The synovial membrane, a distinct mesenchymal tissue, consists of a superficial lining layer overlying a deeper sublining region. Within the superficial layer, MLSCs (macrophage-like synovial cells) and FLSCs (fibroblast-like synovial cells) form tightly organized structures spanning one to three cell layers. Through their active synthesis and secretion of synovial fluid components, these specialized cells play an essential role in preserving joint homeostasis and ensuring proper lubrication.14,15

The sublining layer, nestled beneath the superficial stratum, demonstrates remarkable complexity and cellular heterogeneity. This profound region contains diverse cellular components, encompassing resident fibroblasts, adipocytes, vascular endothelial cells, and a dynamic immune cell population including lymphocytes, macrophages, and dendritic cells. During rheumatoid arthritis (RA), the architectural framework and cellular makeup of the sublining layer experience substantial modifications. Immune cell infiltration into this region propels synovitis progression and bone erosion via pro-inflammatory cytokines and proteolytic enzymes.14,16,17 Notably, the intensity of RA-associated synovitis correlates directly with both the concentration and variability of these infiltrating immune cells within the synovial environment.

Neutrophils dominate the synovial fluid composition. Yet the synovium presents a distinct cellular profile. Here, lymphoplasmacytic cells prevail. Our analysis confirms this pattern. Over 95% of RA synovial tissues show extensive lymphoplasmacytic infiltration. In contrast, neutrophil infiltration appears in merely 27% of cases. This cellular distribution pattern sets RA synovitis apart from SpA. In SpA, both neutrophils and macrophages show heightened presence.18 The lymphoplasmacytic cell dominance points to adaptive immunity’s central role. This aligns with RA’s autoimmune character. These cells guide immune responses through autoantigen interaction. They also produce crucial autoantibodies. Both processes underpin RA pathophysiology. Neutrophils maintain significance despite comprising only 31% of infiltrating cells. This limited presence merits attention. Typically, neutrophils lead acute inflammatory responses. They rapidly deploy to infection or injury sites. Yet RA’s chronic autoimmune setting alters this dynamic. Adaptive immune cells - T cells, B cells, and macrophages - modulate neutrophil function. The precise mechanics of this immune cell interplay demands further study.

☆ ☆ ☆ ☆ ☆ ☆ ☆

→ **EXERCISE**
In the passage on the synovial membrane, what share of RA synovial tissues show extensive lymphoplasmacytic infiltration?

☆ ☆ ☆ ☆ ☆ ☆ ☆

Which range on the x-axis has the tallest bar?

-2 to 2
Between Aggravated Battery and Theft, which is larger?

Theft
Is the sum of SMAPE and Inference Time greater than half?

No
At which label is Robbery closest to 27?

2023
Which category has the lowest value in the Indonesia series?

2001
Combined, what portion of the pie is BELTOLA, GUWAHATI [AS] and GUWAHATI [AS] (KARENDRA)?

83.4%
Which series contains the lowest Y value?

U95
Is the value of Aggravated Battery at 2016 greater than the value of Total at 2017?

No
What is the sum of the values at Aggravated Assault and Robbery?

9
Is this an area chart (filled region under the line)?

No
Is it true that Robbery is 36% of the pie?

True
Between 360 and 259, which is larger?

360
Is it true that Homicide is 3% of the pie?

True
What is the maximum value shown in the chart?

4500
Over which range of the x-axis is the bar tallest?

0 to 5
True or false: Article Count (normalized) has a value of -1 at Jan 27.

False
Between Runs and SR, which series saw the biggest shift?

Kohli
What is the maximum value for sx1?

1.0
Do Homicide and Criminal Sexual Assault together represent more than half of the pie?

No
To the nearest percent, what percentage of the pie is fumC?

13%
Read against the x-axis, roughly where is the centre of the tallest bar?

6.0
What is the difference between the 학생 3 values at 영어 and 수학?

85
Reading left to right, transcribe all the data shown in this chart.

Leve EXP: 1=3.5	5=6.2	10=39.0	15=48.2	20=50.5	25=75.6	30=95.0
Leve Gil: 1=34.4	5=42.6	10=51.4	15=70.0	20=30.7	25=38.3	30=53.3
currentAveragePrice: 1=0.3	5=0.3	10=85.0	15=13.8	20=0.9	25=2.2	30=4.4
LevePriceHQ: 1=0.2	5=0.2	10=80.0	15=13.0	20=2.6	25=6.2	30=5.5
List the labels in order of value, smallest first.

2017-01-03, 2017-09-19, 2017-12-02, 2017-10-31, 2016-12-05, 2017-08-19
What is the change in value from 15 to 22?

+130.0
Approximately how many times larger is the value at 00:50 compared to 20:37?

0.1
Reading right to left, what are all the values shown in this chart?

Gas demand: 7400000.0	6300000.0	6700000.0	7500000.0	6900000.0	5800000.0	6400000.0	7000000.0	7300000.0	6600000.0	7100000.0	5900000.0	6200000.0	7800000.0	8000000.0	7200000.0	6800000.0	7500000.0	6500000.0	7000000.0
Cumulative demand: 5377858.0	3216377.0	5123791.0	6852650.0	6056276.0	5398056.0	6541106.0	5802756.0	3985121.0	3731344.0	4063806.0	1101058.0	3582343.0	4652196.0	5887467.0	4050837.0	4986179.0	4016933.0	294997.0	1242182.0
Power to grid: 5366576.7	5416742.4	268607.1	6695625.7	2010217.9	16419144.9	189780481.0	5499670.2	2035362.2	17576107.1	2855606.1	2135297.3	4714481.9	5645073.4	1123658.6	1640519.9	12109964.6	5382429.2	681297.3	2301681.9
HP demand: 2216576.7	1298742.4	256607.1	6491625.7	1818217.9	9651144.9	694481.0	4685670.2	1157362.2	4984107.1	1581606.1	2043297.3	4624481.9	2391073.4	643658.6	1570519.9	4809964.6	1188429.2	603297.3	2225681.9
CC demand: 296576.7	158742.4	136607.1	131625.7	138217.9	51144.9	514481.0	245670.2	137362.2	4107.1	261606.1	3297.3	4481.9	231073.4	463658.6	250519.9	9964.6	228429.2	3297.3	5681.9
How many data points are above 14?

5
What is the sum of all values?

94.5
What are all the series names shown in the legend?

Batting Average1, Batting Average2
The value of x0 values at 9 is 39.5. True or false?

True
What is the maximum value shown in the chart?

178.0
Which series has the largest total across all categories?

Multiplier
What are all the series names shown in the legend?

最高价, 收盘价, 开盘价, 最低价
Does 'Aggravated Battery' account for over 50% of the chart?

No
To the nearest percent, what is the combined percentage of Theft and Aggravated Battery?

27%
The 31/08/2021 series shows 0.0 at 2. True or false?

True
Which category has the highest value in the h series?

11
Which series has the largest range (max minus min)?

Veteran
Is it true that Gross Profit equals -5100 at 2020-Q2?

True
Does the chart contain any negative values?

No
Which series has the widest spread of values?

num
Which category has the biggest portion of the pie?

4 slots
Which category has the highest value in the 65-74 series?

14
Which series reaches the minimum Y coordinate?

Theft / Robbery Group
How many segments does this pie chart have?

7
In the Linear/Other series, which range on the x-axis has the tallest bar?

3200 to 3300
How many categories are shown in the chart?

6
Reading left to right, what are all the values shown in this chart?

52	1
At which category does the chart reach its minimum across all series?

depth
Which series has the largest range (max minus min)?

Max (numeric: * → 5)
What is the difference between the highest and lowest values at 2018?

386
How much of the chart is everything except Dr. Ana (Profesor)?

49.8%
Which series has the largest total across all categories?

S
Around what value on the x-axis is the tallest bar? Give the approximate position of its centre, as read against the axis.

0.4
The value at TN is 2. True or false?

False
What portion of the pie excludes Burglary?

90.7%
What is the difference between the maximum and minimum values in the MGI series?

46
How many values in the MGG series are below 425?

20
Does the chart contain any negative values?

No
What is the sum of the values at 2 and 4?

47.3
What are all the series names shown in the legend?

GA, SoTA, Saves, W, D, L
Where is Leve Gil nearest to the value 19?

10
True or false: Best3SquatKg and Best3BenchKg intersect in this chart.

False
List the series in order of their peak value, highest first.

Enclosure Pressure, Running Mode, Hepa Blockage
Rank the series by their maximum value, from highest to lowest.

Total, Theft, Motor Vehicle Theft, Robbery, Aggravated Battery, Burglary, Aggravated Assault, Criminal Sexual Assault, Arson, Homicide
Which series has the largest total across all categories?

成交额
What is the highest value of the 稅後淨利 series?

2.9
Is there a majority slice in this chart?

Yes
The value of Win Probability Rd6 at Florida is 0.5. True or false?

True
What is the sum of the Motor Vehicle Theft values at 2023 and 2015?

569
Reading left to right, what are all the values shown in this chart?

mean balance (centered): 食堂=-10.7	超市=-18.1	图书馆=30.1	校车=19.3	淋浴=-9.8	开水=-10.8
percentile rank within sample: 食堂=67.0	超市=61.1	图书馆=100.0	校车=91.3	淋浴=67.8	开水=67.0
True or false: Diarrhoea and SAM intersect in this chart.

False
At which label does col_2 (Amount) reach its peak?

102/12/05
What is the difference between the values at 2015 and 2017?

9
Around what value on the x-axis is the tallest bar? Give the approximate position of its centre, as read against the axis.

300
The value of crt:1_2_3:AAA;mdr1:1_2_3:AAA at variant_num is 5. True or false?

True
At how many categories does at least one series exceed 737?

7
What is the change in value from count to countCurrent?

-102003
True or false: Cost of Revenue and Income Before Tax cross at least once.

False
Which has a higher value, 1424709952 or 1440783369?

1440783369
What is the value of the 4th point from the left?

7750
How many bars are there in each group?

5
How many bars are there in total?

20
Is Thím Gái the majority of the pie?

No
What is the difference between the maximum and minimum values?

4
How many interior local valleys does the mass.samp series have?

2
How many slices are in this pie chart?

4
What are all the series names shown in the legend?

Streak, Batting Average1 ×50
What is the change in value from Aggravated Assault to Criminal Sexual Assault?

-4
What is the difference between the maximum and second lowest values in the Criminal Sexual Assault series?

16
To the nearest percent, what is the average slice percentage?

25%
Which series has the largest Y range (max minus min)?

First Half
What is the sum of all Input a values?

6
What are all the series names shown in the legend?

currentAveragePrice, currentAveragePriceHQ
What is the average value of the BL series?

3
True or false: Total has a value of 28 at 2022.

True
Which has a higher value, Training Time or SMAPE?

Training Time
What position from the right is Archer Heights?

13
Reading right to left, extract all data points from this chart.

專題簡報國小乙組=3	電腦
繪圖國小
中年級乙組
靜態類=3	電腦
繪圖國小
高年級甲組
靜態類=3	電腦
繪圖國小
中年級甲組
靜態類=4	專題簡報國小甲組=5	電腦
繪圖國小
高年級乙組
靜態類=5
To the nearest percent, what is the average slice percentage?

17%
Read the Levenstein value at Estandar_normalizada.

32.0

☆ ☆ ☆ ☆ ☆ ☆ ☆

→ **RESPONSE TO THIS TASK**
Over 95% of RA synovial tissues.